Kimberly Horn, research dean and professor from the George Washington University (GW) and an authority in public health research, has been named associate vice president for clinical research collaboratives in the Office of the Vice President for Health Sciences and Technology at Virginia Tech.

“Dr. Horn is a forward-looking senior academic development executive who will help us drive growth of the university’s health sciences and technology vision,” said Michael J. Friedlander, vice president for health sciences and technology at Virginia Tech. “Clinical research is one major component of our efforts to address the urgent health matters of our community and state, and to more rapidly achieve better prevention and treatment options.

“Dr. Horn has facilitated productive public-private partnerships to advance these efforts — her expertise will be important for the initiatives in the office of health sciences and technology,” said Friedlander, who is also the executive director of the Virginia Tech Carilion Research Institute.

Horn joined the Milken Institute School of Public Health at GW in June 2012 as the school’s first associate dean of research.

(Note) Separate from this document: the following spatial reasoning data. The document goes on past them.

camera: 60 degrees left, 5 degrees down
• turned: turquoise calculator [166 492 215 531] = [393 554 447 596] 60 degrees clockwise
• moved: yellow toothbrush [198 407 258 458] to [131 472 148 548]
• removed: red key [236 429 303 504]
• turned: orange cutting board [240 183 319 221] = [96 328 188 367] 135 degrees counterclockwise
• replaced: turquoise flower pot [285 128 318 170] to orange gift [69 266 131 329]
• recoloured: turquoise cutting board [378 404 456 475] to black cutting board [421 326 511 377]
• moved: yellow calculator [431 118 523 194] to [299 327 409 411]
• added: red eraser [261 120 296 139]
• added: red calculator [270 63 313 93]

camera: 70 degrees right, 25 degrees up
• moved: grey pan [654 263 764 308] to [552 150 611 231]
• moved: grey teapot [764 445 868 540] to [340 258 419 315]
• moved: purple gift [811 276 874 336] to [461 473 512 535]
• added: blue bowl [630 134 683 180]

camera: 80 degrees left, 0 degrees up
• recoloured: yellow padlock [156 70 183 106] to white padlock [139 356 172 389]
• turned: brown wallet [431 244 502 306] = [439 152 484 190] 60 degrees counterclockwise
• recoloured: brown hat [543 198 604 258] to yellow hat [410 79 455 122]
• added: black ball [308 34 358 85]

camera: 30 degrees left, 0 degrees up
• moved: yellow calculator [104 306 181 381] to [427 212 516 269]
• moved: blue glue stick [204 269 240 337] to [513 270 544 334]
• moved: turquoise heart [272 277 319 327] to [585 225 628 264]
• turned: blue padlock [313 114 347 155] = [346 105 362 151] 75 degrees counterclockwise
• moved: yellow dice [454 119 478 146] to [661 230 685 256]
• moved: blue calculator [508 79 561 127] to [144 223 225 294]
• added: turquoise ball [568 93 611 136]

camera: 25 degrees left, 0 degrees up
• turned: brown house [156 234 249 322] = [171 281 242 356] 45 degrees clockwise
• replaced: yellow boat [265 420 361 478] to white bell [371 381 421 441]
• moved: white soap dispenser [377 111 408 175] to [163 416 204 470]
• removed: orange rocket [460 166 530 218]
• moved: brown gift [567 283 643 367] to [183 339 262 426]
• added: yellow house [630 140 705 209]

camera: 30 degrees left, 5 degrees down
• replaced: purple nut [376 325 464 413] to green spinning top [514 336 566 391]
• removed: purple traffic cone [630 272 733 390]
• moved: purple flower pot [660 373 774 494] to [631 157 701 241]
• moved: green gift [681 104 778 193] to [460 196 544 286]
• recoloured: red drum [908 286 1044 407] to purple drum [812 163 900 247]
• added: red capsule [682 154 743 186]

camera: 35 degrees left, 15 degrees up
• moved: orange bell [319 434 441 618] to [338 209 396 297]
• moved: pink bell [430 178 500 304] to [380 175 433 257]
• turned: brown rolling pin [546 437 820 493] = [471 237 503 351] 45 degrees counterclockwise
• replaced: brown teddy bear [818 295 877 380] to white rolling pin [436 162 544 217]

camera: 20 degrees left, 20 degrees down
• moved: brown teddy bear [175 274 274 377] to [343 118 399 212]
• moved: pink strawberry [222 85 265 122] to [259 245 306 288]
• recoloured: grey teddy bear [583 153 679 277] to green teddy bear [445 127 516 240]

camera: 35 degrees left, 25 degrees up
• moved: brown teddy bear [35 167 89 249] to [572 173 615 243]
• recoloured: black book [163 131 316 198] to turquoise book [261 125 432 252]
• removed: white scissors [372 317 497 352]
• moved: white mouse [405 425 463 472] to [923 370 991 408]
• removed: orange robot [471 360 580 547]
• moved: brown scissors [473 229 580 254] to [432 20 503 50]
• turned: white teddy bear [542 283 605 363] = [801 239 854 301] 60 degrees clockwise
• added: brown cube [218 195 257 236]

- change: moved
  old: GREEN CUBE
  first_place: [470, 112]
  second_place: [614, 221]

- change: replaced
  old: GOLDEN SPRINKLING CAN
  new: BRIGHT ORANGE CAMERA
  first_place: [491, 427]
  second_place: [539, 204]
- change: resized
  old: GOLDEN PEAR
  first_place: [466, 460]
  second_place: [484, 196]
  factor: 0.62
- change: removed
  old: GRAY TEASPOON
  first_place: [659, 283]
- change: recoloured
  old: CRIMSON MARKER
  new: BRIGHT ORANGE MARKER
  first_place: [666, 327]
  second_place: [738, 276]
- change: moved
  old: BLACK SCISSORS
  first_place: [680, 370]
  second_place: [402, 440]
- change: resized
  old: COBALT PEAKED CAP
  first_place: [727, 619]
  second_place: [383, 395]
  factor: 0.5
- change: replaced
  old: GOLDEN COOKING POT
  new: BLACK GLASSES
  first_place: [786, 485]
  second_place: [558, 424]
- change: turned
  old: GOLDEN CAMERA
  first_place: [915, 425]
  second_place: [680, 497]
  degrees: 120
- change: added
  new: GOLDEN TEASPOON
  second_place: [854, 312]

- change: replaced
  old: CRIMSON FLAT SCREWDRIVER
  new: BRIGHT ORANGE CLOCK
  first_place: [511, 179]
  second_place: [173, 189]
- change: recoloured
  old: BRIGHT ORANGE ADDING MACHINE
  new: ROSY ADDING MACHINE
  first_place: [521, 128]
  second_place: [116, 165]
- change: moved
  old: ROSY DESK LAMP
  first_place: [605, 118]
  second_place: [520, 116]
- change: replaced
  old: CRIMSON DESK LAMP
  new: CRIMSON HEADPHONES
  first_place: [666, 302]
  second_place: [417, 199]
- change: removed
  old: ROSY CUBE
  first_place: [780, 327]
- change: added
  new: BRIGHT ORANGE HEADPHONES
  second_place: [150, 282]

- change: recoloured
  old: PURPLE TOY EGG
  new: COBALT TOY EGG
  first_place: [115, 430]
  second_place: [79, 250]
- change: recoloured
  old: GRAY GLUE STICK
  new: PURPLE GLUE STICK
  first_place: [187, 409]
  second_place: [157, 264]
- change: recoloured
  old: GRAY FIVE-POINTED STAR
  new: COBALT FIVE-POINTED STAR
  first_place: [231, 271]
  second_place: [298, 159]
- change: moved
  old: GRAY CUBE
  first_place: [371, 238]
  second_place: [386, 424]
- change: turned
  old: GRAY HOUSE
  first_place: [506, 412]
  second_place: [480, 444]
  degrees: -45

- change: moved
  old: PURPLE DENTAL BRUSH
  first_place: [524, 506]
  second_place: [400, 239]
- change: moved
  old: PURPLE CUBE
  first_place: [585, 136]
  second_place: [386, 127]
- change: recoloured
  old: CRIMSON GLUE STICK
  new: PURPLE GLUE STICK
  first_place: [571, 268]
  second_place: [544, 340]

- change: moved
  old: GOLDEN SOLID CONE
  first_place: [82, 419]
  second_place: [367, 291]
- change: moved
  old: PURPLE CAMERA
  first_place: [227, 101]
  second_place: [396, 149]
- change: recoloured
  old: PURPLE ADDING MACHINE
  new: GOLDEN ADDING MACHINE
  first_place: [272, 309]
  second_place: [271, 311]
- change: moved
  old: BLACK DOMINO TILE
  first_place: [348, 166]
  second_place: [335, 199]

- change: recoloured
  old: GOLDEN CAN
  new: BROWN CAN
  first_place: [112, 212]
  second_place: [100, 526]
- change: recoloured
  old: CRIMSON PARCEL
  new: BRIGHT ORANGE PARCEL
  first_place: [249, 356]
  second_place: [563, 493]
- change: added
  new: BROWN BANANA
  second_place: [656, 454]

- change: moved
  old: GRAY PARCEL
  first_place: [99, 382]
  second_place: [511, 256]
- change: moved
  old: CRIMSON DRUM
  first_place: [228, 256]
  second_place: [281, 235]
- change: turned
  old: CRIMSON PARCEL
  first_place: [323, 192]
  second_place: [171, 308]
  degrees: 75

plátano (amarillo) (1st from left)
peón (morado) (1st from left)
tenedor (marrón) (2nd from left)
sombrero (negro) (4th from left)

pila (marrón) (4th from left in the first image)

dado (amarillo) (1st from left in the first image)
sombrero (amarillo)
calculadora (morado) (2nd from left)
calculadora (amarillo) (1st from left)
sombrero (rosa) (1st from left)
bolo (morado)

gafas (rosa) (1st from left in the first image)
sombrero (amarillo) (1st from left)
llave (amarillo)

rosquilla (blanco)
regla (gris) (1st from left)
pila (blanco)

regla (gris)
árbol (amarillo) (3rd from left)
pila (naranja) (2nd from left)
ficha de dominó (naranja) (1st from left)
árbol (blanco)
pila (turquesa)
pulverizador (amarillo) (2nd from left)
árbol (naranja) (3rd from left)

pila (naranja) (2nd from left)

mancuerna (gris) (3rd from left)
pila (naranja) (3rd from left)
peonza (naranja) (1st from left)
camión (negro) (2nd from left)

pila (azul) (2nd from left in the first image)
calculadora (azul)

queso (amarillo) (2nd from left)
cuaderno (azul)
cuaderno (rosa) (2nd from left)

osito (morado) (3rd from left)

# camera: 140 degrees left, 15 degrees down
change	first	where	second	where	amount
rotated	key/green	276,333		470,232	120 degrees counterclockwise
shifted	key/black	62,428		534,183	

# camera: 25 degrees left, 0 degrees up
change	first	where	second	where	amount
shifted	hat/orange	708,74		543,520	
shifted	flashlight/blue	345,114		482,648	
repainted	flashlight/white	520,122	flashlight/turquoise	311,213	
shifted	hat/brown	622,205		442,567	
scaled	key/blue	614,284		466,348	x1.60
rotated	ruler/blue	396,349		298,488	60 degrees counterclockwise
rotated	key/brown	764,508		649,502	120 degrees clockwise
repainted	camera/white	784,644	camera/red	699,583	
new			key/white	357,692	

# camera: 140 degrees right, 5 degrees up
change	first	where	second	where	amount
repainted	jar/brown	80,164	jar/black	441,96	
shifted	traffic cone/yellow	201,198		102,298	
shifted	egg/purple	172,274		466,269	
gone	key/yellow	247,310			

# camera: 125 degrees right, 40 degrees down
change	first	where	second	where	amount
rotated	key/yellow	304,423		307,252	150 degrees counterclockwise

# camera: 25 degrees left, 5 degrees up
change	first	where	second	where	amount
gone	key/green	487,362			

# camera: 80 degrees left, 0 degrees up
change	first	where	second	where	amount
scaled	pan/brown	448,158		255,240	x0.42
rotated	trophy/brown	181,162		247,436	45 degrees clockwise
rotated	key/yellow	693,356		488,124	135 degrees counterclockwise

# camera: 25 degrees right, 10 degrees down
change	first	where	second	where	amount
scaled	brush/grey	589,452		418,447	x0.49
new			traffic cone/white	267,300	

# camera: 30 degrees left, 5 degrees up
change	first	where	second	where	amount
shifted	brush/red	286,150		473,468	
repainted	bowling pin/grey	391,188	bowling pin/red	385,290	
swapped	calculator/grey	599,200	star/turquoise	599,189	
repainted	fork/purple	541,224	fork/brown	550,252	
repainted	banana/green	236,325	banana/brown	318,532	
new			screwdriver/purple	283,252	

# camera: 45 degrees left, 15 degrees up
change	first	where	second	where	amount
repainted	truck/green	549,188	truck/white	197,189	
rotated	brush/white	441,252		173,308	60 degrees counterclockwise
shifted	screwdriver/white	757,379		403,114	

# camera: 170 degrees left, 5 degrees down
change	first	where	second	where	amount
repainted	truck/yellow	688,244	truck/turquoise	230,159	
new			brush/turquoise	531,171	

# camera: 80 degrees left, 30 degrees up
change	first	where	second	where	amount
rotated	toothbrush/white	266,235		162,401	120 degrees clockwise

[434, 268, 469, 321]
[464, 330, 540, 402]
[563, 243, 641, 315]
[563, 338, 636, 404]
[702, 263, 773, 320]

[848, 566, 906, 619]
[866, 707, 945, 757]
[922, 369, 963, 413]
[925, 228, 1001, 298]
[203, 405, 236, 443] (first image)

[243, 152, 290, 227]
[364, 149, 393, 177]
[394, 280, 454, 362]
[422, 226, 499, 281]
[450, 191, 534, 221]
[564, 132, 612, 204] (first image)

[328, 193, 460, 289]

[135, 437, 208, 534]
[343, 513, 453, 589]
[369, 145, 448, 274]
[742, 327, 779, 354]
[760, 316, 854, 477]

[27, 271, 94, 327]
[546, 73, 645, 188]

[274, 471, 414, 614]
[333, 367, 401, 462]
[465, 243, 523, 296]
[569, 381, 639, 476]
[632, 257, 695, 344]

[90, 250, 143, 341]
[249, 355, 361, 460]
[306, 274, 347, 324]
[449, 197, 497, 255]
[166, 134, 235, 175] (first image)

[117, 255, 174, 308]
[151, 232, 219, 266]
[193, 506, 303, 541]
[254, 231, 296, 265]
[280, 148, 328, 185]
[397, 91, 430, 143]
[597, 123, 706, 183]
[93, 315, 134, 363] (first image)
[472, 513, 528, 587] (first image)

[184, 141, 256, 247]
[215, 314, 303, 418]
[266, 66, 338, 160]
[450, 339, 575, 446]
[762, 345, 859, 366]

An expert in tobacco cessation and prevention research, Horn was the founding director of the Washington, D.C., Metro Tobacco Research and Instruction Consortium, a public-private partnership of tobacco control experts from the Truth Initiative Schroeder Institute, Georgetown University, and the Milken School of Public Health at GW, where Horn was most recently a professor in the Department of Prevention and Community Health.

Before that, she was the associate director of population health research and the founding program leader of the translational tobacco reduction research program at the Mary Babb Randolph Cancer Center at West Virginia University.

Building on her experiences in academic health systems in her new role, Horn will grow existing collaborative research programs
and develop new ones between Virginia Tech and its primary clinical partner, Carilion Clinic, in partnership with other universities, health systems, federal agencies, private foundations, and appropriate industry partners.

Horn said that these collaborations must occur in step with the communities they serve.

“I spent my career trying to solve complex health problems and make people’s lives better and healthier,” Horn said. “I love this work. Part of my passion is to bring systems, communities and people with different ideas, strategies, and perspectives together. Clinical research partnerships will help us tackle some of our biggest health problems more quickly.”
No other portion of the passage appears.